At the beginning, we reject the idea that, when the United States acts against citizens abroad, it can do so free of the Bill of Rights. The United States is entirely a creature of the Constitution. Its power and authority have no other source. It can only act in accordance with all the limitations imposed by the Constitution. When the Government reaches out to punish a citizen who is abroad, the shield which the Bill of Rights and other parts of the Constitution provide to protect his life and liberty should not be stripped away just because he happens to be in another land.

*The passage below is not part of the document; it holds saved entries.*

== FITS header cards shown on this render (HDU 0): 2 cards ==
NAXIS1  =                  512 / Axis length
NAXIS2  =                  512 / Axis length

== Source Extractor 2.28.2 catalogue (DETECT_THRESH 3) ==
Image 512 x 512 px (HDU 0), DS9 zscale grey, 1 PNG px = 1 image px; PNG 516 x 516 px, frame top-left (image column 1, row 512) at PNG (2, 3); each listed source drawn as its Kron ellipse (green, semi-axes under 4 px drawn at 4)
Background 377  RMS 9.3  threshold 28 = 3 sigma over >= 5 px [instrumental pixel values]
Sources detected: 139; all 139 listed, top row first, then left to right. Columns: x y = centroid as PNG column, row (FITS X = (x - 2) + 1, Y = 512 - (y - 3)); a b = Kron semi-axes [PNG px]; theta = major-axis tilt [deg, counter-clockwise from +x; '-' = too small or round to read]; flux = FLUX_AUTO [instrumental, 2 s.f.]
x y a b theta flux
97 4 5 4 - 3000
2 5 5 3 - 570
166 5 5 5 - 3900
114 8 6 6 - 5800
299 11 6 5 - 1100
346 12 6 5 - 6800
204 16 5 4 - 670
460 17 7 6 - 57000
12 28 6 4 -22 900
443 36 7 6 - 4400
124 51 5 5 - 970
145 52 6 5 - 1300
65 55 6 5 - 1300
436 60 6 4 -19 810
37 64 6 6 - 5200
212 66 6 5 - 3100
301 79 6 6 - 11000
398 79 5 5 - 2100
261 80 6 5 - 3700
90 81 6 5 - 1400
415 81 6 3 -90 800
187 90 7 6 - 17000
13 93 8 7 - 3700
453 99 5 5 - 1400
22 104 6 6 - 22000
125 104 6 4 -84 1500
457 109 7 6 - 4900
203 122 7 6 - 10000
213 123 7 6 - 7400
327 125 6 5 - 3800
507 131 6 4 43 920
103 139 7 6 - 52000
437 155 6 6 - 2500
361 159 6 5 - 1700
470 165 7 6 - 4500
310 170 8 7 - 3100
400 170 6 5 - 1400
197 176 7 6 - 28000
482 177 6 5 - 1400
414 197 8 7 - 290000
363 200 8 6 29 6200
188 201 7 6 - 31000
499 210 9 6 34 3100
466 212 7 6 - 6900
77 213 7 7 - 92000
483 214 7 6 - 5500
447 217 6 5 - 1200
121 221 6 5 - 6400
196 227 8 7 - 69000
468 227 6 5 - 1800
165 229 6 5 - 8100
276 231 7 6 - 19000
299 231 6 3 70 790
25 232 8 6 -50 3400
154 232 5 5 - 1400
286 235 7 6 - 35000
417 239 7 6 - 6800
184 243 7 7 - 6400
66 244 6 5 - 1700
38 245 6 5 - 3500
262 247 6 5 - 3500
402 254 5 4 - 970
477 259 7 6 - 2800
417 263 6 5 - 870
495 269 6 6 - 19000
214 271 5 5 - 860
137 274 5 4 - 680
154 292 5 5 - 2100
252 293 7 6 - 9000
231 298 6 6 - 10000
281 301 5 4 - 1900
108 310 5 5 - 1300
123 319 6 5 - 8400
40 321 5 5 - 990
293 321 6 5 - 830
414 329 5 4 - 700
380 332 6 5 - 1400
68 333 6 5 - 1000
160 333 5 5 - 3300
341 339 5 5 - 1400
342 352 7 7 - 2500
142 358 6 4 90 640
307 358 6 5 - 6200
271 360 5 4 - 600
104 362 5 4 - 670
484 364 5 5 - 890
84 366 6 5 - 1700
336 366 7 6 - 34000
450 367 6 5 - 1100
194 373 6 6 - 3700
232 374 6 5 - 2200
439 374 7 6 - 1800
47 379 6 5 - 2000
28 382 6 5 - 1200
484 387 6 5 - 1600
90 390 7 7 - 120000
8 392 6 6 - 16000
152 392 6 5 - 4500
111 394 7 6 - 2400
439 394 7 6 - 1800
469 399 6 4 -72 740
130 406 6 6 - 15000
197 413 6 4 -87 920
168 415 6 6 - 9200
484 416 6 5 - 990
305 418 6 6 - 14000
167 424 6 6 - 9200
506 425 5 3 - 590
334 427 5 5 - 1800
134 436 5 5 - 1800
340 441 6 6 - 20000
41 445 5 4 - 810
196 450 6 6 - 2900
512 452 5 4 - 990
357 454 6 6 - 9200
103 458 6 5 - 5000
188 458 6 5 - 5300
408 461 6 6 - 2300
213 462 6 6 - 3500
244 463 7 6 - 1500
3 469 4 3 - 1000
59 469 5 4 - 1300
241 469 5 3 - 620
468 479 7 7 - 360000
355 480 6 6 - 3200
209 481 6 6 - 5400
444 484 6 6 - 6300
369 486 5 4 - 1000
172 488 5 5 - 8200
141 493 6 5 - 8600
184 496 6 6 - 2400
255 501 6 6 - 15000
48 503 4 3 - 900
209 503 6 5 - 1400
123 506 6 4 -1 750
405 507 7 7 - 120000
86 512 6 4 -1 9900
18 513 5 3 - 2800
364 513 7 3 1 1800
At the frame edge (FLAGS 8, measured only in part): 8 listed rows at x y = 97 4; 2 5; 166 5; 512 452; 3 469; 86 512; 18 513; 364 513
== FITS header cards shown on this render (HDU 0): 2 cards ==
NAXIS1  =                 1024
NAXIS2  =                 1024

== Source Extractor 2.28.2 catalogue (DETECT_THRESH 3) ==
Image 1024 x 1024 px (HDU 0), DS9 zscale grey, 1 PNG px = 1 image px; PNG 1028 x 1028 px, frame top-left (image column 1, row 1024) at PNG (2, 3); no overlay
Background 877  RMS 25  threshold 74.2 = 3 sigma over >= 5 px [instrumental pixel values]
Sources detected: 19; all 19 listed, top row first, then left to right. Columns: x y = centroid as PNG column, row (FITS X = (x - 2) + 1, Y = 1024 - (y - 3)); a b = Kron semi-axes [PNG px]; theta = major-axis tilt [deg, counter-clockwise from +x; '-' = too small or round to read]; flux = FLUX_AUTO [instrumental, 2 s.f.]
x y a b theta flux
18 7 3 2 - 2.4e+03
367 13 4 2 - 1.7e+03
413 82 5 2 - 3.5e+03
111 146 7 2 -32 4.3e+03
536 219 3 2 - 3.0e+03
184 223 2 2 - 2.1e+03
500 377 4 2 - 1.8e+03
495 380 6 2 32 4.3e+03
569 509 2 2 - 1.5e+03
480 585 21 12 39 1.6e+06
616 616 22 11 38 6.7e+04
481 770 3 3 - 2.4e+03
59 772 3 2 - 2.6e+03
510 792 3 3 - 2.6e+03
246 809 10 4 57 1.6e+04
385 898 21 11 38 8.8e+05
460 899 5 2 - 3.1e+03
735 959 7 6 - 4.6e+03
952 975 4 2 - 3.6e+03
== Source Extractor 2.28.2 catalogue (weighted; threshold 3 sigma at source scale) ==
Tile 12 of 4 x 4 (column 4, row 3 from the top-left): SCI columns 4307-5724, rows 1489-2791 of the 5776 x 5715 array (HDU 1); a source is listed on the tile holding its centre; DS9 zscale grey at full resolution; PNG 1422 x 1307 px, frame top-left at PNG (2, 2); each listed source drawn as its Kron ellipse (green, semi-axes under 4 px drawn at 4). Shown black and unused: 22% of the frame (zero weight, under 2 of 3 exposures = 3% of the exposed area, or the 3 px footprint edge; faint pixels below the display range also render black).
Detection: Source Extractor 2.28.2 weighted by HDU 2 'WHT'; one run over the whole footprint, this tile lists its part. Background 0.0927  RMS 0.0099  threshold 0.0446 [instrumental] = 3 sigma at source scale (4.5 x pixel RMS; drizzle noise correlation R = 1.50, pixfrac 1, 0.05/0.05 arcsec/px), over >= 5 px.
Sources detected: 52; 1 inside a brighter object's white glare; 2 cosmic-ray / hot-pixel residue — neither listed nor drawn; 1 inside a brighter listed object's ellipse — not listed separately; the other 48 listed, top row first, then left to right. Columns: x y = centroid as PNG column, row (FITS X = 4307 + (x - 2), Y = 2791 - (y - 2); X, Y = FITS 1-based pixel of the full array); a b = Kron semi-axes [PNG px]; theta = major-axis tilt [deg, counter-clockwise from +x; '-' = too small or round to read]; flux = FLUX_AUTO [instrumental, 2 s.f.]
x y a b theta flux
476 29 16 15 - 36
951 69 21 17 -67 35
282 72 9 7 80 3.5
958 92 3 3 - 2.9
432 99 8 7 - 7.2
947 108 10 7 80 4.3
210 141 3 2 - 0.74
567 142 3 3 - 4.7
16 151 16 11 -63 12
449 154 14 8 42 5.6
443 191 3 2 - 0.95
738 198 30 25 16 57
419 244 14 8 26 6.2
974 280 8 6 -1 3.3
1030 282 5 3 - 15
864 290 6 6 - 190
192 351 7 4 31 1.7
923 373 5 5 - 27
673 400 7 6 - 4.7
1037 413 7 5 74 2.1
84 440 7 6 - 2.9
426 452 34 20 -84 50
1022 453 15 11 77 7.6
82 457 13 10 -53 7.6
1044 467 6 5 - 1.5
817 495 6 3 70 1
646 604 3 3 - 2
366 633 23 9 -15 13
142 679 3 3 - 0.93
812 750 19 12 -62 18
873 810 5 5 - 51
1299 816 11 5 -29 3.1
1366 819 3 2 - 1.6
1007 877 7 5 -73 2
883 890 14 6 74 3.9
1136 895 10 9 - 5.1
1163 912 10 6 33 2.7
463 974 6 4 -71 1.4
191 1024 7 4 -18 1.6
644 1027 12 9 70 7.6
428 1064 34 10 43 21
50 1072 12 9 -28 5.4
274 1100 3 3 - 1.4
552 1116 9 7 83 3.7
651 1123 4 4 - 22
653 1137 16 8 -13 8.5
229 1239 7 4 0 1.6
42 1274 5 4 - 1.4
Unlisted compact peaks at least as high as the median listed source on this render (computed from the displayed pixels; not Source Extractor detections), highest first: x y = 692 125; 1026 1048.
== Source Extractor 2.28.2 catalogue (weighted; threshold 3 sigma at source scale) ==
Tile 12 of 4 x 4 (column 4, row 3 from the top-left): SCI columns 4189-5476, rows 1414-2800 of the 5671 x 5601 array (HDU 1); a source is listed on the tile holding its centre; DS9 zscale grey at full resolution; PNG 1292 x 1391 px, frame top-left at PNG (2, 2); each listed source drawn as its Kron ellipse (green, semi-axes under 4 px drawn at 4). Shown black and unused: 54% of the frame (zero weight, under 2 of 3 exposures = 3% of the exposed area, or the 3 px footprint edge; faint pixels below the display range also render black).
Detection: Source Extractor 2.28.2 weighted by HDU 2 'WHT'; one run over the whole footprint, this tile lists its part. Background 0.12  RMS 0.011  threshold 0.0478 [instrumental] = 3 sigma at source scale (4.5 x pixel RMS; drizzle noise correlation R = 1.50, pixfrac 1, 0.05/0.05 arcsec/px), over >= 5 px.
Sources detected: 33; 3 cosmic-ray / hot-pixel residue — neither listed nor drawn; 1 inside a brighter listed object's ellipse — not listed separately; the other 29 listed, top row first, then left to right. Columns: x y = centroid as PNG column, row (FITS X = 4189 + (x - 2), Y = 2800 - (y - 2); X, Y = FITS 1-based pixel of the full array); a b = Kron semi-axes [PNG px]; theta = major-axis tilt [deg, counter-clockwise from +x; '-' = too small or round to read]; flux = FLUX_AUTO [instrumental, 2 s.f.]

This goes for all our constitutional rights:
This Court and other federal courts have held or asserted that various constitutional limitations apply to the Government when it acts outside the continental United States. While it has been suggested that only those constitutional rights which are 'fundamental' protect Americans abroad, we can find no warrant, in logic or otherwise, for picking and choosing among the remarkable collection of 'Thou shalt nots' which were explicitly fastened on all departments and agencies of the Federal Government by the Constitution and its Amendments. Moreover, in view of our heritage and the history of the adoption of the Constitution and the Bill of Rights, it seems peculiarly anomalous to say that trial before a civilian judge and by an independent jury picked from the common citizenry is not a fundamental right. . . . Trial by jury in a court of law and in accordance with traditional modes of procedure after an indictment by grand jury has served and remains one of our most vital barriers to governmental arbitrariness. These elemental procedural safeguards were embedded in our Constitution to secure their inviolateness and sanctity against the passing demands of expediency or convenience.
Glenn Greenwald makes clear the absurdity of contrary claims by neocons and Obama admin. officials:
[D]oes anyone think it would be constitutionally permissible under the First Amendment for the US government to wait until an American critic of the Pentagon travels on vacation to London and then kill him, or to bomb a bureau of the New York Times located in Paris in retaliation for a news article it disliked [Republicans would celebrate in the streets! - J] , or to indefinitely detain with no trial an American who travels to Beijing or Lima or Oslo and who is suspected of committing a crime?